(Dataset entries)
· · · · ·
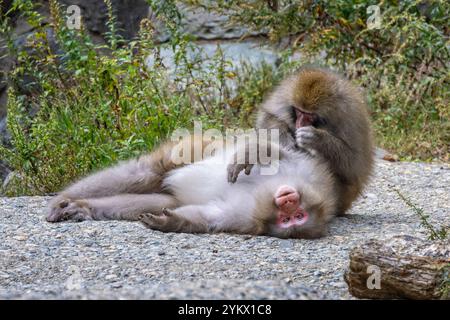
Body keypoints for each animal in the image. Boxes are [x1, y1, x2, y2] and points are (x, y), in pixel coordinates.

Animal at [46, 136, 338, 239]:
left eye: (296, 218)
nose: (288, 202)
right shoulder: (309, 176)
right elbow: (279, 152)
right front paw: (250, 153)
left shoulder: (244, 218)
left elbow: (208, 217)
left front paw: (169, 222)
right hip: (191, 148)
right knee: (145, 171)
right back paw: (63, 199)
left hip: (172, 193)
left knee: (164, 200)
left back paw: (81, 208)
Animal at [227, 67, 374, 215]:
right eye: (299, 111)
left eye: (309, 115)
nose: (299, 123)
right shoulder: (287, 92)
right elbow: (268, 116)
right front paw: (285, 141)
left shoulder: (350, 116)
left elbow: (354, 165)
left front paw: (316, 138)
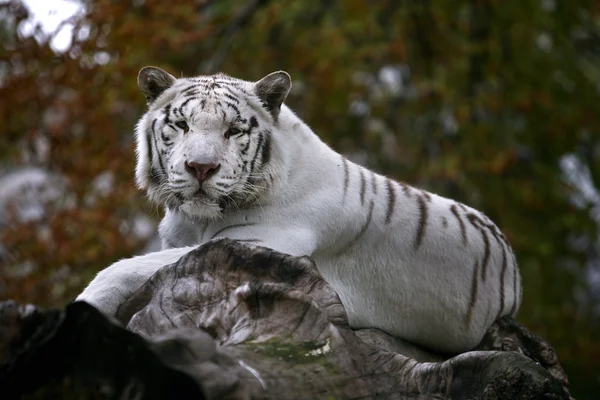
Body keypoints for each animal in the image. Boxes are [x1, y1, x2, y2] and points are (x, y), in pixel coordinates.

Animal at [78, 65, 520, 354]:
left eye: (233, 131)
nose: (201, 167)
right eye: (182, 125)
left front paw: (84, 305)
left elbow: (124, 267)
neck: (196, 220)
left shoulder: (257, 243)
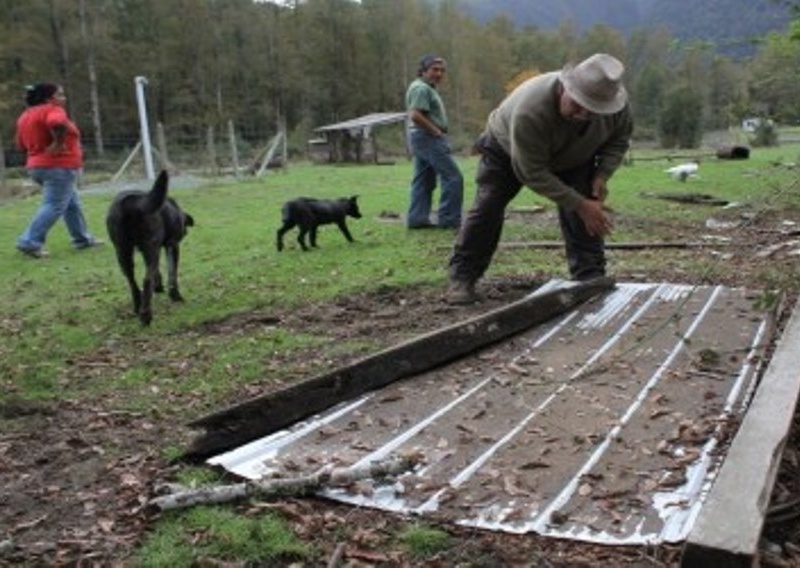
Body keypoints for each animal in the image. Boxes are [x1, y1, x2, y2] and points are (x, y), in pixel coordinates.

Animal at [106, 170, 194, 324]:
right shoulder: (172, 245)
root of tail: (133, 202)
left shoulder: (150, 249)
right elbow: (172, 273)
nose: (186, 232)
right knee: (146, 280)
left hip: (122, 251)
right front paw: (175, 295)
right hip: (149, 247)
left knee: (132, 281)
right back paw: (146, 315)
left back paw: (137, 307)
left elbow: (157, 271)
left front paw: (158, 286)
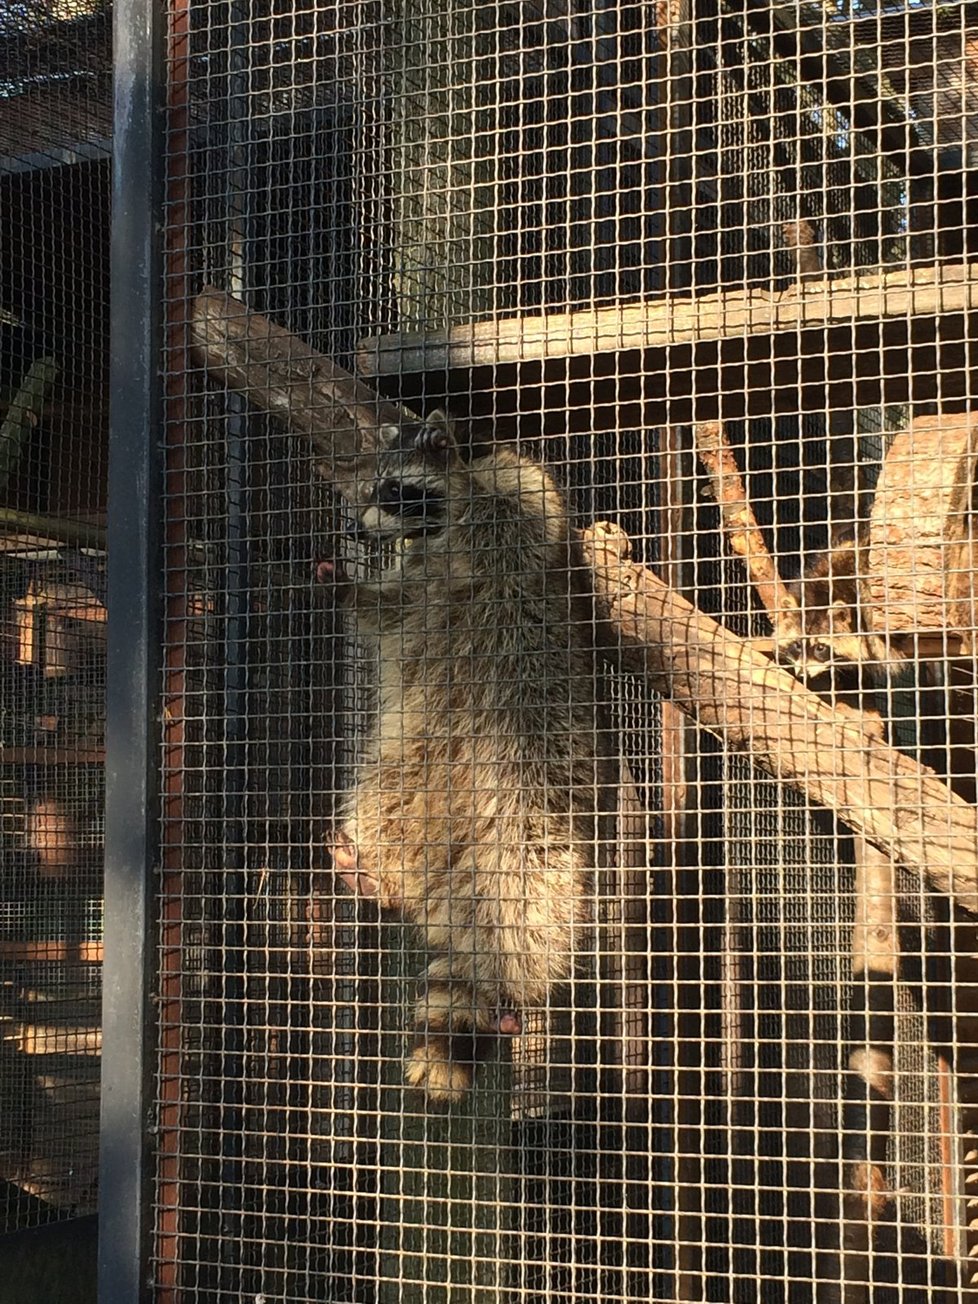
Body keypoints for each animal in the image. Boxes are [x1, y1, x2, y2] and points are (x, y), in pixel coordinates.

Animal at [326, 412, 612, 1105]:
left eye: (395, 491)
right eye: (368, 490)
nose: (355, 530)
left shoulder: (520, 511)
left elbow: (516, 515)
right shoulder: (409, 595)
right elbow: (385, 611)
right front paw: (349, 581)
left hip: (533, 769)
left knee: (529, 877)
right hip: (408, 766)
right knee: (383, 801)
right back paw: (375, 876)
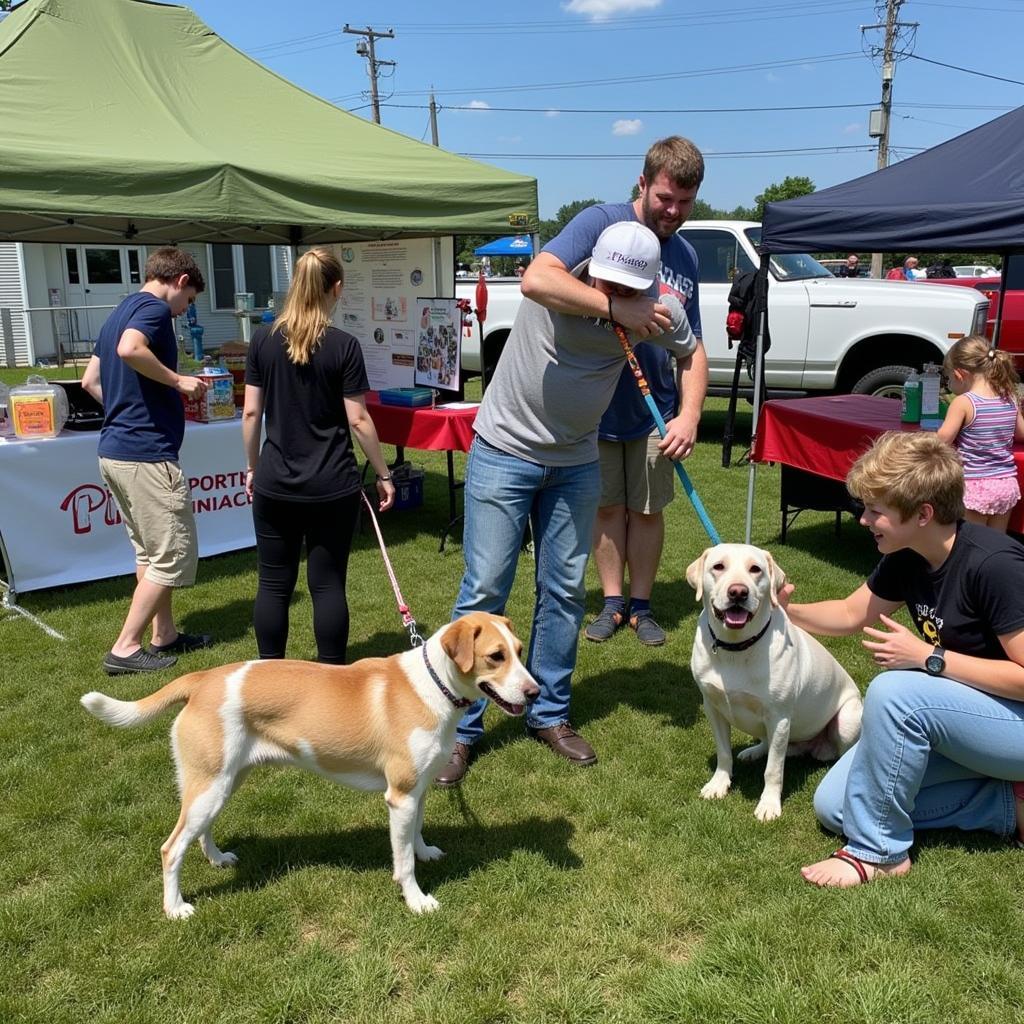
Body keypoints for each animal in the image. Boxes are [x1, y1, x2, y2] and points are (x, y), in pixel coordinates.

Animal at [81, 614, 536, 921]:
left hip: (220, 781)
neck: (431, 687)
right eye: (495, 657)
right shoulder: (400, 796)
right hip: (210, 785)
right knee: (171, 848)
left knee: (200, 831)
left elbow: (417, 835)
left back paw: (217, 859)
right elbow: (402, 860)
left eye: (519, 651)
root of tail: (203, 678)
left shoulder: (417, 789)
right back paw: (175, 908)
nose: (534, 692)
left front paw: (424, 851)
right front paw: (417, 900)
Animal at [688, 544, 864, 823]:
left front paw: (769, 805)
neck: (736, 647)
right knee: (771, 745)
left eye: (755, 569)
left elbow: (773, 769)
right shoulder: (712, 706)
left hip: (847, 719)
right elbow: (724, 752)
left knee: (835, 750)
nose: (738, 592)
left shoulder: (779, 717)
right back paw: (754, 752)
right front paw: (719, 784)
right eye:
· · · · ·
Task objective —
The answer should hold exactly the lines running from the one with "left front paw: (769, 805)" to the final line of the data, both ends counted.

Written solution —
left front paw: (769, 805)
neck: (736, 647)
right knee: (771, 745)
left eye: (755, 569)
left elbow: (773, 769)
right shoulder: (712, 706)
left hip: (847, 719)
right elbow: (724, 752)
left knee: (835, 750)
nose: (738, 592)
left shoulder: (779, 717)
right back paw: (754, 752)
right front paw: (719, 784)
right eye:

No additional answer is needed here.